Quantum material research connecting physicists in Hong Kong, Beijing and Shanghai facilitates discovery of better materials that benefit our society
A joint research team from the University of Hong Kong (HKU), Institute of Physics at Chinese Academy of Science, Songshan Lake Materials Laboratory, Beihang University in Beijing and Fudan University in Shanghai, has provided a successful example of modern era quantum material research. By means of the state-of-art quantum many-body simulations, performed on the world’s fastest supercomputers (Tianhe-I and Tianhe-III protype at National Supercomputer Center in Tianjin and Tianhe-II at National Supercomputer Center in Guangzhou), they achieved accurate model calculations for a rare-earth magnet TmMgGaO4 (TMGO). They found that the material, under the correct temperature regime, could realise the the long-sought-after two-dimensional topological Kosterlitz-Thouless (KT) phase, which completed the pursuit of identifying the KT physics in quantum magnetic materials for half a century. The research work has been published in Nature Communications.
Quantum materials are becoming the cornerstone of the continuous prosperity of human society. From the next-generation AI computing chips that go beyond Moore’s law (the law is the observation that the number of transistors in a dense integrated circuit doubles about every two years, our PCs and smartphones are all based on the success of it. Nevertheless, as the size of the transistors are becoming smaller to the scale of nanometer, the behaviour of electrons are subject to quantum mechanics, Moore’s law is expected to breakdown very soon), to the high speed Maglev train and the topological unit for quantum computers, investigations along these directions all belong to the arena of quantum material research.
However, such research is by no means easy. The difficulty lies in the fact that scientists have to solve the millions of thousands of the electrons in the material in a quantum mechanical way (hence quantum materials are also called quantum many-body systems), this is far beyond the time of paper and pencil, and requires instead modern quantum many-body computational techniques and advanced analysis. Thanks to the fast development of the supercomputing platforms all over the world, scientists and engineers are now making great use of these computation facilities and advanced mathematical tools to discover better materials to benefit our society.
The research is inspired by the KT phase theory avocated by J Michael Kosterlitz, David J Thouless and F Duncan M Haldane, laureates of the Nobel Prize in Phyiscs 2016. They were awarded for their theoretical discoveries of topological phase and phase transitions of matter. Topology is a new way of classifying and predicting the properties of materials in condensed matter physics, and is now becoming the main stream of quantum material research and industry, with broad potential applications in quantum computing, lossless transmission of signals for information technology, etc. Back in the 1970s, Kosterlitz and Thouless had predicted the existence of topological phase, hence named after them as the KT phase, in quantum magnetic materials. However, although such phenomena have been found in superfluids and superconductors, KT phase has yet been realised in bulk magnetic material.

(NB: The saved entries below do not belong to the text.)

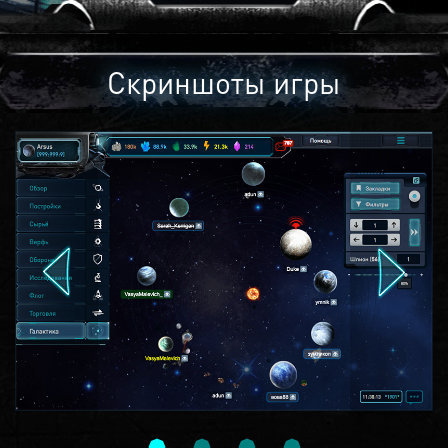
Скриншоты игры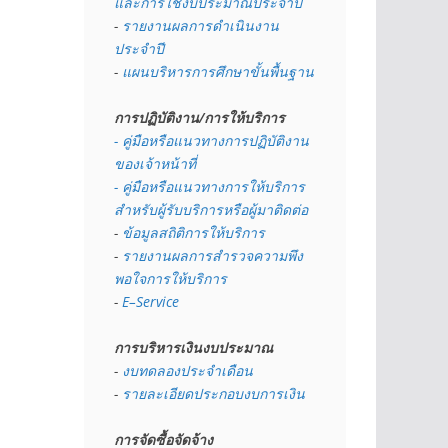
และการใช้งบประมาณประจำปี 
- 
รายงานผลการดำเนินงาน
ประจำปี
- 
แผนบริหารการศึกษาขั้นพื้นฐาน
การปฏิบัติงาน/การให้บริการ
- คู่มือหรือแนวทางการปฏิบัติงาน
ของเจ้าหน้าที่
- คู่มือหรือแนวทางการให้บริการ
สำหรับผู้รับบริการหรือผู้มาติดต่อ
- 
ข้อมูลสถิติการให้บริการ
- 
รายงานผลการสำรวจความพึง
พอใจการให้บริการ
- 
E–Service
การบริหารเงินงบประมาณ
- 
งบทดลองประจำเดือน
- 
รายละเอียดประกอบงบการเงิน
การจัดซื้อจัดจ้าง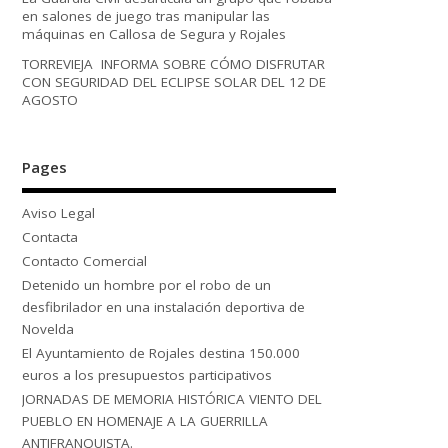
en salones de juego tras manipular las
máquinas en Callosa de Segura y Rojales
TORREVIEJA INFORMA SOBRE CÓMO DISFRUTAR
CON SEGURIDAD DEL ECLIPSE SOLAR DEL 12 DE
AGOSTO
Pages
Aviso Legal
Contacta
Contacto Comercial
Detenido un hombre por el robo de un
desfibrilador en una instalación deportiva de
Novelda
El Ayuntamiento de Rojales destina 150.000
euros a los presupuestos participativos
JORNADAS DE MEMORIA HISTÓRICA VIENTO DEL
PUEBLO EN HOMENAJE A LA GUERRILLA
ANTIFRANQUISTA.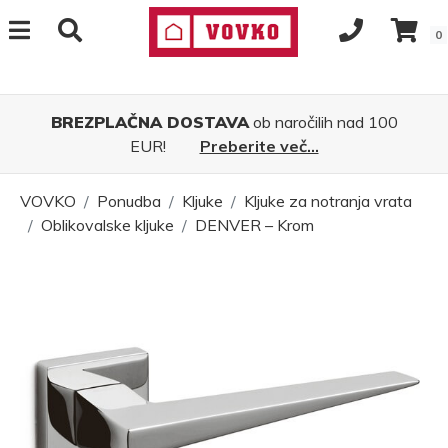
0
BREZPLAČNA DOSTAVA
ob naročilih nad 100
EUR!
Preberite več...
VOVKO
Ponudba
Kljuke
Kljuke za notranja vrata
Oblikovalske kljuke
DENVER – Krom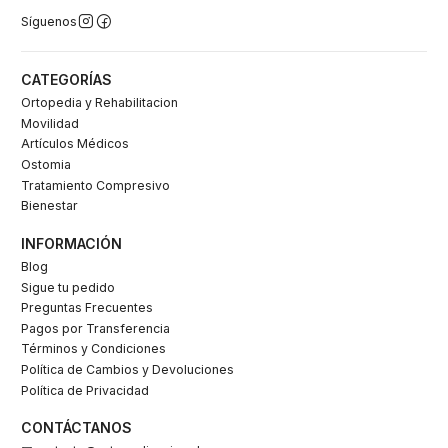
Síguenos
CATEGORÍAS
Ortopedia y Rehabilitacion
Movilidad
Artículos Médicos
Ostomia
Tratamiento Compresivo
Bienestar
INFORMACIÓN
Blog
Sigue tu pedido
Preguntas Frecuentes
Pagos por Transferencia
Términos y Condiciones
Política de Cambios y Devoluciones
Política de Privacidad
CONTÁCTANOS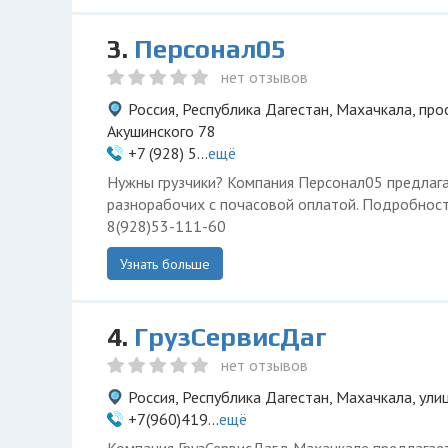
3.
Персонал05
нет отзывов
Россия, Республика Дагестан, Махачкала, про
Акушинского 78
+7 (928) 5...
ещё
Нужны грузчики? Компания Персонал05 предлагае
разнорабочих с почасовой оплатой. Подробнос
8(928)53-111-60
Узнать больше
4.
ГрузСервисДаг
нет отзывов
Россия, Республика Дагестан, Махачкала, ул
+7(960)419...
ещё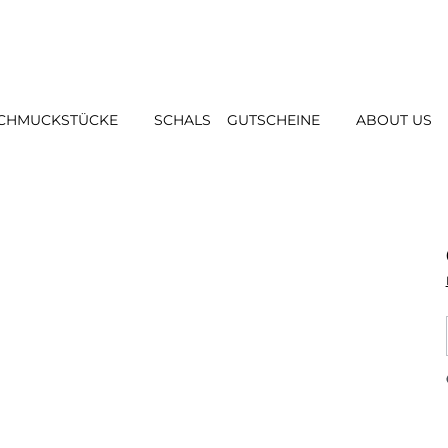
CHMUCKSTÜCKE
SCHALS
GUTSCHEINE
ABOUT US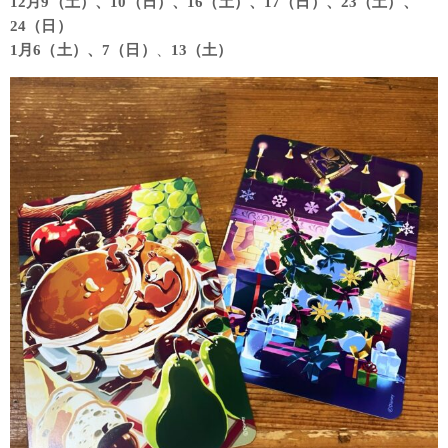
12月9（土）、10（日）、16（土）、17（日）、23（土）、
24（日）
1月6（土）、7（日）
、
13（土）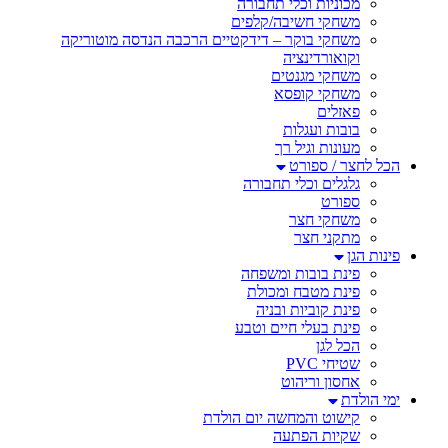
מכוניות וכלי תחבורה
משחקי חשיבה/קלפים
משחקי בוקר – דידקטיים הרכבה הנדסה מוטוריקה
וקואורדינציה
משחקי מגנטים
משחקי קופסא
פאזלים
בובות ועגלות
מעונות וגיל רך
הכל לחצר / ספורט
גלגלים וכלי תחבורה
ספורט
משחקי חצר
מתקני חצר
פינות הגן
פינת בובות ומשפחה
פינת מטבח ומכולת
פינת קוביות ובניה
פינת בעלי חיים וטבע
הכל לגן
שטיחי PVC
אחסון וריהוט
ימי הולדת
קישוט והמחשה יום הולדת
שקיות הפתעה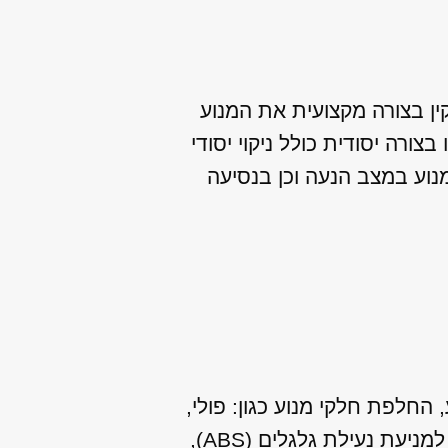
ן בצורה מקצועית את המנוע
ורה יסודית כולל ניקוי יסודי
נוע במצב הנעה וכן בנסיעה
החלפת חלקי מנוע כגון: פולי,
שסתומים, צילינדרים, חיישן ראשי ועוד. שירותים נוספים שאנו מספקים: תיקון מערכת למניעת נעילת גלגלים (ABS),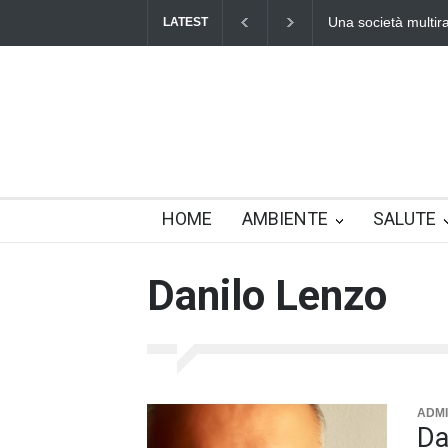
Una società multirazziale e intercultural
LATEST
HOME
AMBIENTE
SALUTE
Danilo Lenzo
ADMI
Da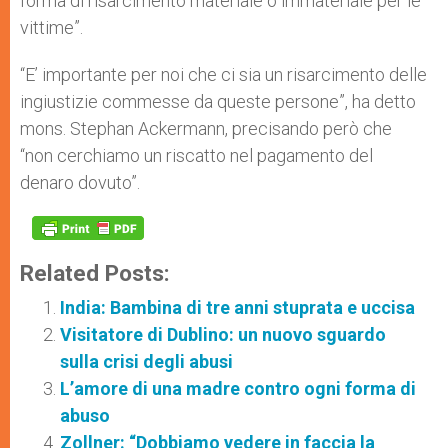
forma di risarcimento materiale o immateriale per le
vittime”.
“E’ importante per noi che ci sia un risarcimento delle
ingiustizie commesse da queste persone”, ha detto
mons. Stephan Ackermann, precisando però che
“non cerchiamo un riscatto nel pagamento del
denaro dovuto”.
Related Posts:
India: Bambina di tre anni stuprata e uccisa
Visitatore di Dublino: un nuovo sguardo
sulla crisi degli abusi
L’amore di una madre contro ogni forma di
abuso
Zollner: “Dobbiamo vedere in faccia la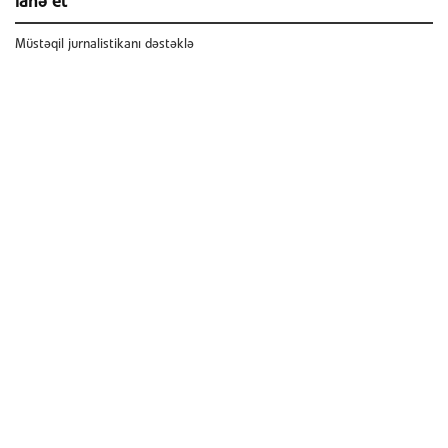
ianə et
Müstəqil jurnalistikanı dəstəklə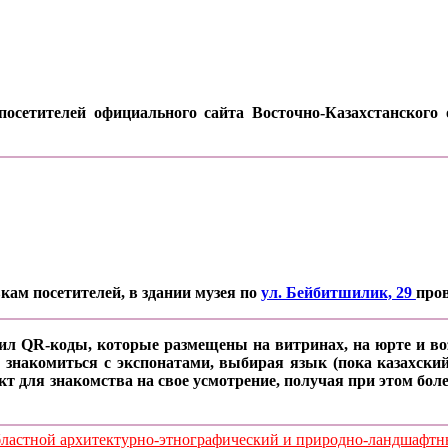
осетителей официального сайта Восточно-Казахстанского о
кам посетителей, в здании музея по
ул. Бейбитшилик, 29
про
ил QR-коды, которые размещены на витринах, на юрте и воз
 знакомиться с экспонатами, выбирая язык (пока казахский
кт для знакомства на свое усмотрение, получая при этом б
стной архитектурно-этнографический и природно-ландшафтный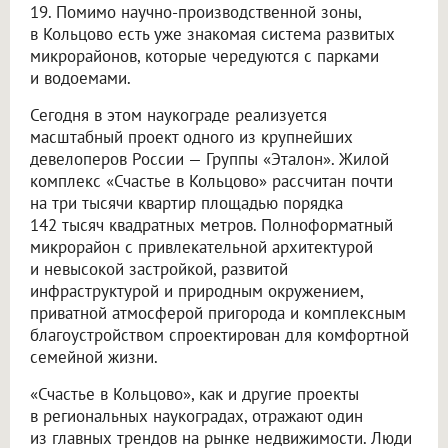
19. Помимо научно-производственной зоны,
в Кольцово есть уже знакомая система развитых
микрорайонов, которые чередуются с парками
и водоемами.
Сегодня в этом наукограде реализуется
масштабный проект одного из крупнейших
девелоперов России — Группы «Эталон». Жилой
комплекс «Счастье в Кольцово» рассчитан почти
на три тысячи квартир площадью порядка
142 тысяч квадратных метров. Полноформатный
микрорайон с привлекательной архитектурой
и невысокой застройкой, развитой
инфраструктурой и природным окружением,
приватной атмосферой пригорода и комплексным
благоустройством спроектирован для комфортной
семейной жизни.
«Счастье в Кольцово», как и другие проекты
в региональных наукоградах, отражают один
из главных трендов на рынке недвижимости. Люди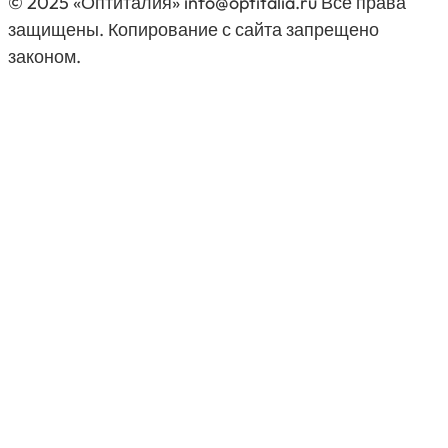
© 2025 «Оптиталия» info@optitalia.ru Все права
защищены. Копирование с сайта запрещено
законом.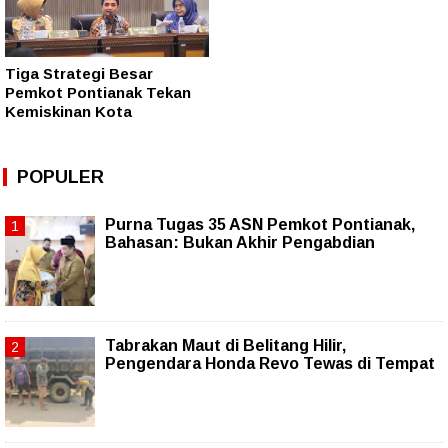
Tiga Strategi Besar
Pemkot Pontianak Tekan
Kemiskinan Kota
POPULER
Purna Tugas 35 ASN Pemkot Pontianak,
Bahasan: Bukan Akhir Pengabdian
Tabrakan Maut di Belitang Hilir,
Pengendara Honda Revo Tewas di Tempat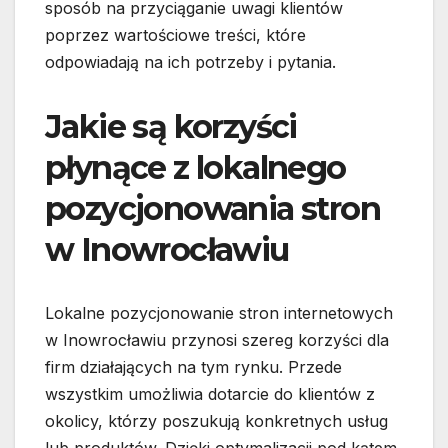
sposób na przyciąganie uwagi klientów
poprzez wartościowe treści, które
odpowiadają na ich potrzeby i pytania.
Jakie są korzyści
płynące z lokalnego
pozycjonowania stron
w Inowrocławiu
Lokalne pozycjonowanie stron internetowych
w Inowrocławiu przynosi szereg korzyści dla
firm działających na tym rynku. Przede
wszystkim umożliwia dotarcie do klientów z
okolicy, którzy poszukują konkretnych usług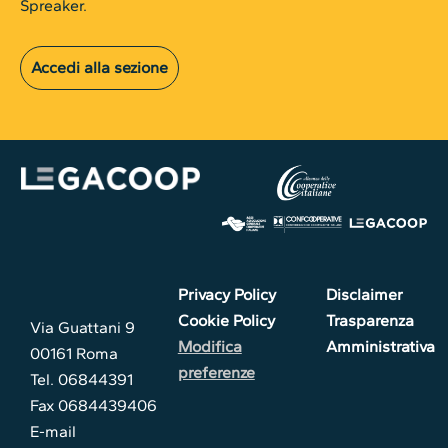
Spreaker.
Accedi alla sezione
Privacy Policy
Disclaimer
Cookie Policy
Trasparenza
Via Guattani 9
Modifica
Amministrativa
00161 Roma
preferenze
Tel. 06844391
Fax 0684439406
E-mail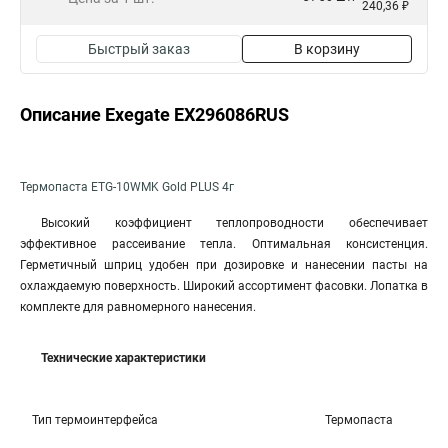
240,36 ₽
Быстрый заказ
В корзину
Описание Exegate EX296086RUS
Термопаста ETG-10WMK Gold PLUS 4г
Высокий коэффициент теплопроводности обеспечивает
эффективное рассеивание тепла. Оптимальная консистенция.
Герметичный шприц удобен при дозировке и нанесении пасты на
охлаждаемую поверхность. Широкий ассортимент фасовки. Лопатка в
комплекте для равномерного нанесения.
Технические характеристики
Тип термоинтерфейса
Термопаста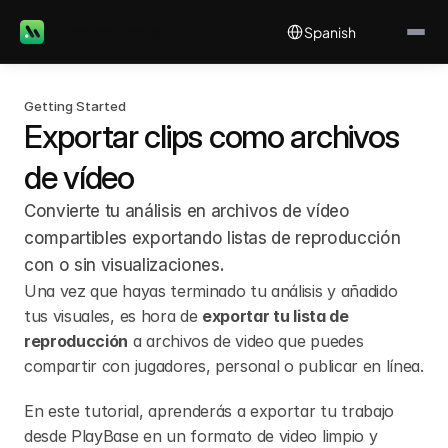
Select Language
Metrica Sports
Spanish
Getting Started
Exportar clips como archivos 
de vídeo
Convierte tu análisis en archivos de vídeo 
compartibles exportando listas de reproducción 
con o sin visualizaciones.
Una vez que hayas terminado tu análisis y añadido 
tus visuales, es hora de 
exportar tu lista de 
reproducción
 a archivos de video que puedes 
compartir con jugadores, personal o publicar en línea.
En este tutorial, aprenderás a exportar tu trabajo 
desde PlayBase en un formato de video limpio y 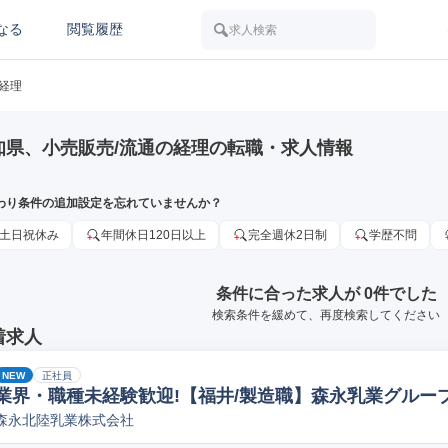
なる
閲覧履歴
求人検索
経理
知県、小売販売/流通の経理の転職・求人情報
わり条件の追加設定を忘れていませんか？
土日祝休み
年間休日120日以上
完全週休2日制
学歴不問
条件に合った求人が 0件でした
検索条件を緩めて、再度検索してください
着求人
NEW
正社員
業界・職種未経験歓迎!【福井/製造職】森永乳業グループ
森永北陸乳業株式会社
ペレーター/ラインマネージャー(食品/飲料/たばこ)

The joint team is led by Dr Zi Yang Meng from HKU, Dr Wei Li from Beihang Univeristy and Professor Yang Qi from Fudan University. Their joint effort has revealed the comprehensive properties of the material TMGO. For example, in Figure 2, by self-adjustable tensor network calculation, they computed the properties of the model system at different temperatures, magnetic field, and by comparing with the corresponding experimental results of the material, they identified the correct microscopic model parameters. With the correct microscopic model on hand, they then performed quantum Monte Carlo simulation and obtained the neutron scattering magnetic spectra at different temperatures (neutron scattering is the established detection method for material structure and their magnetic properties, the closest such facility to Hong Kong is the China Spallation Neutron Source in Dongguan, Guangdong). As shown in Figure 3, the magnetic spectra with its unique signature at the M point is the dynamical fingerprint of the topological KT phase that has been proposed more than half-a-century ago.
“This research work provides the missing piece of topological KT phenomena in the bulk magnetic materials, and has completed the half-a-century pursuit which eventually leads to the Nobel Physics Prize of 2016. Since the topological phase of matter is the main theme of condensed matter and quantum material research nowadays, it is expected that this work will inspire many follow-up theoretical and experimental researches, and in fact, promising results for further identification of the topological properties in quantum magnet have been obtained among the joint team and our collaborators,” said Dr Meng.
Dr Meng added: “The joint team research across Hong Kong, Beijing and Shanghai also sets up the protocol of modern quantum material research, such protocol will certainly lead to more profound and impactful discoveries in quantum materials. The computation power of our smartphone nowadays is more powerful than the supercomputers 20 years ago, one can optimistically foresee that with the correct quantum material as the building block, personal devices in 20 years’ time can certainly be more powerful than the fastest supercomputers right now, with minimal energy cost of everyday battery.”